Ce type de faveurs explique pourquoi certaines de ces grandes caisses de pension passent en priorité par telle petite banque zurichoise pour leurs transactions plutôt que par un grand établissement réputé. «Parfois, souligne un interlocuteur, on s'étonne que d'importantes caisses privilégient ces établissements opaques et à l'actionnariat flou.» Publica, caisse publique par excellence qui privilégie la sécurité, a ainsi fait le choix mystérieux de détenir en grandes quantités un titre aussi spéculatif que Swissfirst.

La dette de Thomas Matter

«Ces caisses avaient acheté des actions Swissfirst pour faire plaisir à Thomas Matter, car il avait su les récompenser discrètement au cours des années», assure un proche du dossier. Or l'action Swissfirst n'était pas une bonne affaire: son cours a cédé 35% entre 2001 et la veille du rachat. «Matter leur était redevable. Il leur a donc proposé de lui en vendre une partie, mais de gagner sur l'autre moitié. Et pour les récompenser personnellement, il a très bien pu leur proposer des options Swissfirst bon marché avant le rachat».

«Le front running était le langage naturel de Thomas Matter et de Jürg Maurer, le gérant de la caisse de Rieter, poursuit cette source proche du dossier, et cette pratique fournit l'explication la plus plausible à la fortune que Maurer et d'autres ont pu amasser aussi rapidement.»

D'autant qu'il s'agit de gains non déclarés. D'après une personne bien informée à Zurich, Jürg Maurer gérait son propre portefeuille d'investissements en parallèle à la caisse de Rieter («parallel running»): «Tout le monde savait qu'il profitait pour son compte des informations privilégiées de Swissfirst.»

Faire de l'argent en tant que négociant professionnel de titres implique une imposition sur les gains en capital. Les «parallel runners» déclarent donc rarement. «Un gérant qui décide de déclarer ses gains se voit taxé à 50%, selon un professionnel. C'est pourquoi il fera plus volontiers déclarer ces gains par un membre de sa famille.»

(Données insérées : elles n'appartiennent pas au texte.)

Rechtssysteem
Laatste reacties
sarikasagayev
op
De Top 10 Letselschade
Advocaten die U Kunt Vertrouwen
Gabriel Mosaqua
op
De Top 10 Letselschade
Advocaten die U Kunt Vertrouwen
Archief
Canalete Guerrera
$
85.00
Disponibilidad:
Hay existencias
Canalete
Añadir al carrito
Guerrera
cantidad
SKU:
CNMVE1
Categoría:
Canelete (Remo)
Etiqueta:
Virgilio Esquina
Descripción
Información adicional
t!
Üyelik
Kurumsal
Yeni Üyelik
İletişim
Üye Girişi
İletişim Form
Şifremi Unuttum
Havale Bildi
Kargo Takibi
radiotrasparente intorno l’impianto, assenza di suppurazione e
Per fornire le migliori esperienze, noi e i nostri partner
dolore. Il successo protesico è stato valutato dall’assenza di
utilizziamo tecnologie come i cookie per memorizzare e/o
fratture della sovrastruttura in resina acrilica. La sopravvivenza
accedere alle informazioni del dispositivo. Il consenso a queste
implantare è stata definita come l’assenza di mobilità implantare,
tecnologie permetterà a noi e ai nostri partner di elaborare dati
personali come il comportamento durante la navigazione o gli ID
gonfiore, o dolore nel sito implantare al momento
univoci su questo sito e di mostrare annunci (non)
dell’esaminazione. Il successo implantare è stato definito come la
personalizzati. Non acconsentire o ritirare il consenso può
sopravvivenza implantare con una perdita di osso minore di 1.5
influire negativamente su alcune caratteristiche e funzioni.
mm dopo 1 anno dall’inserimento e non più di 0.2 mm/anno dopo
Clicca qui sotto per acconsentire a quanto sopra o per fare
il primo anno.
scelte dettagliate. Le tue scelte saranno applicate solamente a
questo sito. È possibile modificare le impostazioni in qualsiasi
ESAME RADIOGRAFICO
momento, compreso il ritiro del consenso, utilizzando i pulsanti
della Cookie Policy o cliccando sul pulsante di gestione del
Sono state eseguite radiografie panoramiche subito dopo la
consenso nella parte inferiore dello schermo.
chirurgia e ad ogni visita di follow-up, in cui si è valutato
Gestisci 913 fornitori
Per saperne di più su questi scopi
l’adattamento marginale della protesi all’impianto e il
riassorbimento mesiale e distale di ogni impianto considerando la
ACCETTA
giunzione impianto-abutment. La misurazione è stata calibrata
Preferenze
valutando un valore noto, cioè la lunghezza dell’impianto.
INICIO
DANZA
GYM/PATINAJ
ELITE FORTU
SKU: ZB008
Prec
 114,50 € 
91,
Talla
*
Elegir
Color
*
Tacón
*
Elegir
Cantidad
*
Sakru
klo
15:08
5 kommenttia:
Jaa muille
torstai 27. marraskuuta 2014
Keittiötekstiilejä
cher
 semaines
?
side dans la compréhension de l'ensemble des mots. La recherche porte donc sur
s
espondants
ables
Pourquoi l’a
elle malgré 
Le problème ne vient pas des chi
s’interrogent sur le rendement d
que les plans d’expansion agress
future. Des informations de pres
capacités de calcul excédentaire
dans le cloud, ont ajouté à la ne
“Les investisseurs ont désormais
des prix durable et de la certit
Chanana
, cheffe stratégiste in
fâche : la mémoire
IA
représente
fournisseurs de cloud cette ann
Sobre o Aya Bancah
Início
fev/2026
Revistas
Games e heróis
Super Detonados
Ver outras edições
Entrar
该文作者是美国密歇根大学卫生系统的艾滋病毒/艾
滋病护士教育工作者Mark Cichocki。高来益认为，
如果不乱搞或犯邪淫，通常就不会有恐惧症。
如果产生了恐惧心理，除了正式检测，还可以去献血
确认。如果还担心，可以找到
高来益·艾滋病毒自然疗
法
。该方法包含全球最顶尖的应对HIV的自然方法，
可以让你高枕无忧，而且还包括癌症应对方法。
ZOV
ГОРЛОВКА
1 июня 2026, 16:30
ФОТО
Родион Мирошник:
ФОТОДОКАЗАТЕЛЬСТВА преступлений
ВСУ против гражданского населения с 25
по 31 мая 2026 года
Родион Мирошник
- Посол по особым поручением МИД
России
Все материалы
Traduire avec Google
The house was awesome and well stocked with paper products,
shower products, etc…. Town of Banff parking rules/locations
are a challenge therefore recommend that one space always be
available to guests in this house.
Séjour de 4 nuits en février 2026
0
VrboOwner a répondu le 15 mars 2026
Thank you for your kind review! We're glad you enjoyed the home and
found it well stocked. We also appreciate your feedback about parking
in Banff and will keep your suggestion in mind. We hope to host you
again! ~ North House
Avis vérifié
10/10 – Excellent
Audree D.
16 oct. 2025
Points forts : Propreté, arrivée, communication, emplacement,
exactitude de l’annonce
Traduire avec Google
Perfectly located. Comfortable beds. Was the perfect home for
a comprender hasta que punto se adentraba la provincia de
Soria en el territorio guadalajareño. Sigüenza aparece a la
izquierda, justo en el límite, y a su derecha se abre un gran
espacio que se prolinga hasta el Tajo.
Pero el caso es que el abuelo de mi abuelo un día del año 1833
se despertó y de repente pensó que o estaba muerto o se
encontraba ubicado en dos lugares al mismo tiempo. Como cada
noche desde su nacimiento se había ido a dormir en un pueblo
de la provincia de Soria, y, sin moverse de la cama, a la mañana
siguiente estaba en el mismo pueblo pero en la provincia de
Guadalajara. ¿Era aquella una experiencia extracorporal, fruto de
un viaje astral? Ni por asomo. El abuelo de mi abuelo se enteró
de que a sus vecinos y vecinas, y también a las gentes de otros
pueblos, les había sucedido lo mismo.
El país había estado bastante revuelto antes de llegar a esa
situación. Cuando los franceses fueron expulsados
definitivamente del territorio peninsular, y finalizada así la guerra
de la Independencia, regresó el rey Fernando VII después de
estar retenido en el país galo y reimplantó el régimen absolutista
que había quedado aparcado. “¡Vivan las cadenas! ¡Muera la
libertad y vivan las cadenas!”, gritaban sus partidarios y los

Au final, ce sont les assurés qui paient la facture de ces cadeaux occultes. La preuve: le 2e pilier coûterait 12 francs de frais administratifs pour 100 francs investis, contre 1 franc pour l'AVS, selon Eric Maugué, spécialiste de la prévoyance professionnelle cité dans Mise au Point fin août sur la TSR. «Cela est dû à cette culture de connivences, de titres achetés et vendus en sous-main», conclut notre source.